-- Your goal --
According to the article on the 2011 Oakland Raiders, what injury has kept running back Darren McFadden out of the past eight games?

-- Document excerpt --

▶

The old-style philosophy of the Raiders under Al Davis used to be, "We don't take what the defense gives us, we take what we want."
The 2011 Raiders, who through 15 games have established the personality of doing things the hard way, will take whatever they can get.
It hasn't been smooth, but with one game remaining in the season, the Raiders remain in the playoff chase with an 8-7 record as they host the San Diego Chargers (7-8) on Sunday at O.co Coliseum.
For the Raiders to make the postseason for the first time since they last won the AFC West and conference championship in 2002, the easy way in is to beat San Diego and then have visiting Kansas City knock off Denver -- which would give the division title to Oakland because of a better division record (4-2 to 3-3).
If Denver wins, the Raiders can still get in as a wild card team provided Baltimore beats Cincinnati, coupled with either a Jets win or a Titans loss.
Both scenarios, however, have one constant -- the Raiders must win, or they're not going anywhere with their second consecutive 8-8 season.
Based on the previous 15 games, the least likely possibility for the Raiders would be to go out and dominate San Diego, putting an exclamation point on an inconsistent season.
That simply hasn't been how the Raiders have operated.
Of their nine wins, only one -- a 34-24 win over the Jets in Week 3 -- was by a 10-point margin. All other games remained in doubt into the fourth quarter.
If Oakland fails to make the playoffs, Hue Jackson will look hard at defensive collapses in Week 2 against Buffalo (the Bills scored five touchdowns in five second-half possessions) and Detroit in Week 15 (two late scoring drives with a 27-14 lead)
The Raiders have also had a disturbing penchant for the blowout loss, falling 28-0 to Kansas City and in back-to-back non-competitive road games against Miami (34-14) and Green Bay (46-16), falling behind 34-0 in each game.
The Raiders have had their share of issues with which to deal on and off the field.
Their iconic owner died on Oct. 8. They lost their starting quarterback when Jason Campbell broke his right collarbone on Oct. 16, and have been without running back Darren McFadden for the past eight games because of a severe mid-foot sprain.
Jackson did what he could to keep the Raiders afloat, orchestrating a blockbuster trade for quarterback Carson Palmer form Cincinnati and also getting starting weakside linebacker Aaron Curry from Seattle.
"I'm a man of faith, and I believe in things," Jackson said. "I have an unquestionable belief in what we're trying to do. It doesn't look pretty all the time. It's not sexy, like everybody wanted it to be. But it's the way we are, and the way we are right now.
"Every year takes on a different look, and this year has been a different type of look. The end result is winning -- that's what we're truly after."
Strong safety Tyvon Branch, the Raiders' leading tackler for the second straight year, described the Raiders thusly:
"We're relentless, man. Things don't always go our way, but we always fight, we fight to the end. That's one thing I can say about us."
Cornerback Lito Sheppard has seen opportunities come and go and hopes the difficulty of the journey will manifest itself in a greater resolve for the last regular-season game of the season.

◀

-- Material shown --
▶

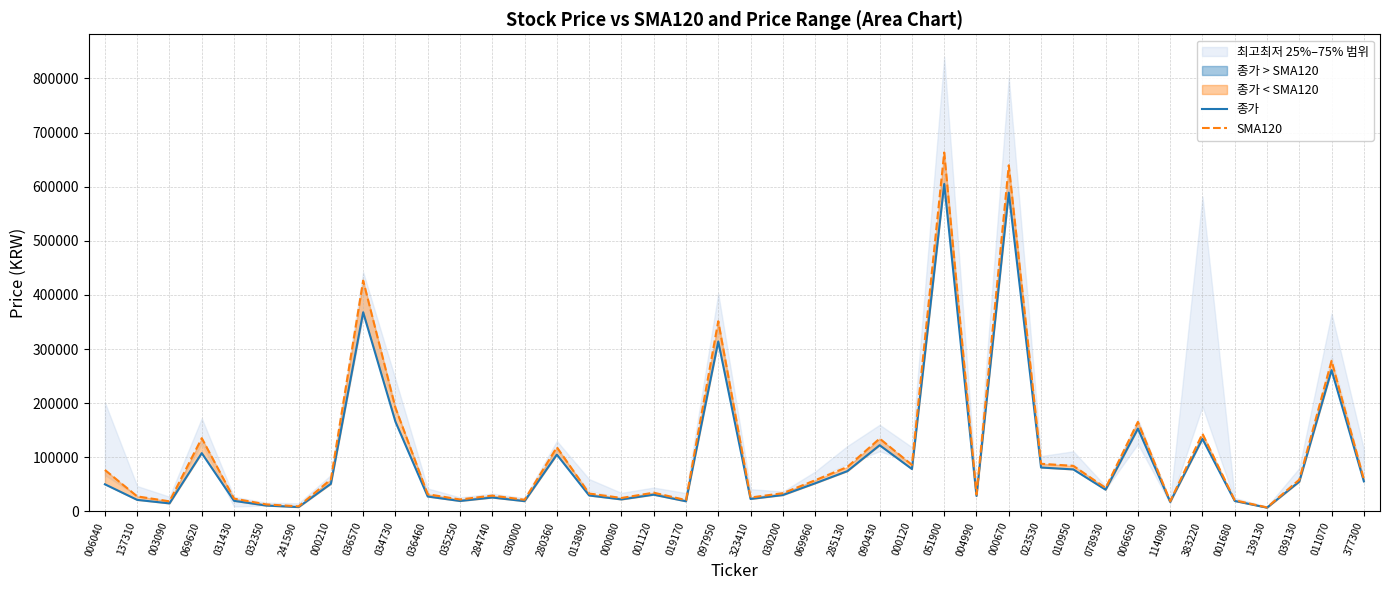

At how many categories does at least one series exceed 654534?

1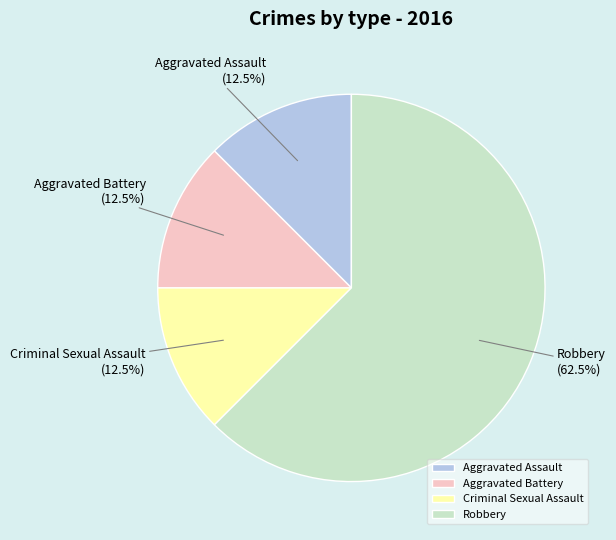

What percentage is NOT represented by Aggravated Battery?

87.5%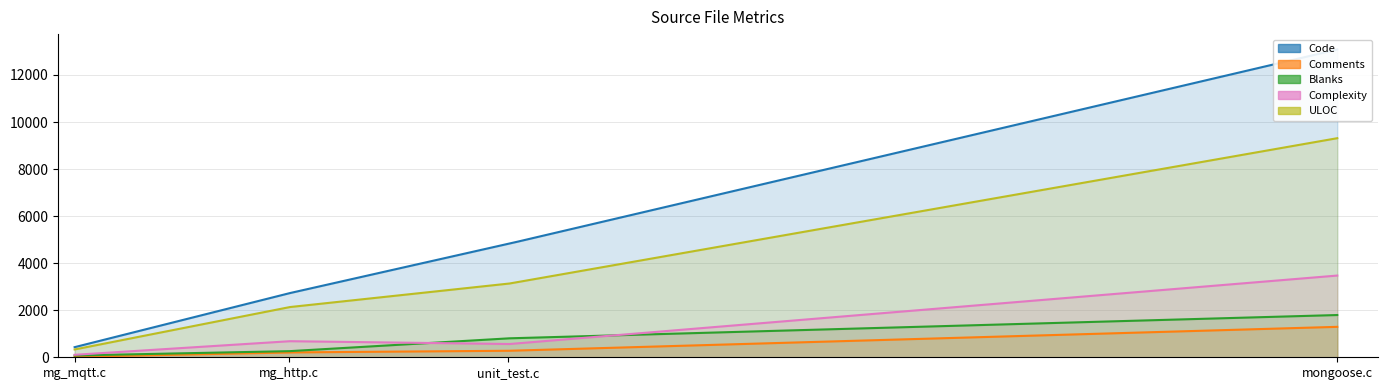

At which category does ULOC reach its first local valley?

mg_mqtt.c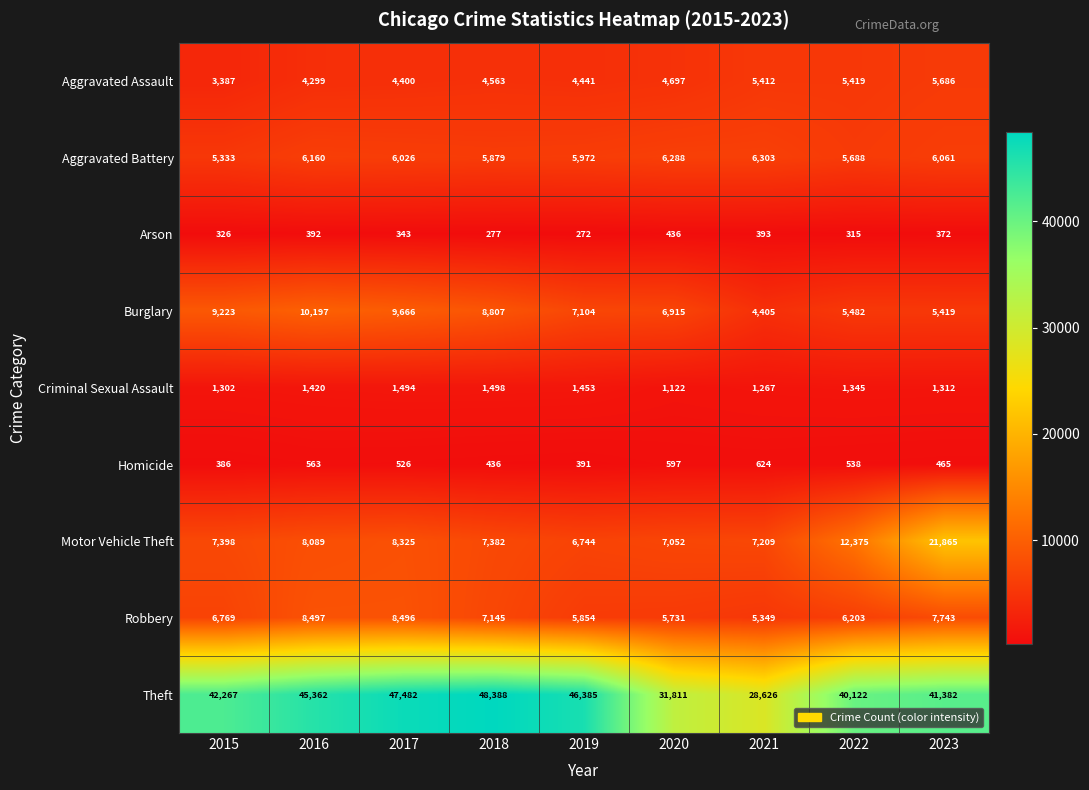

At which category is the sum across all series the highest?

2023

◀

-- Your solution --
A severe mid-foot sprain.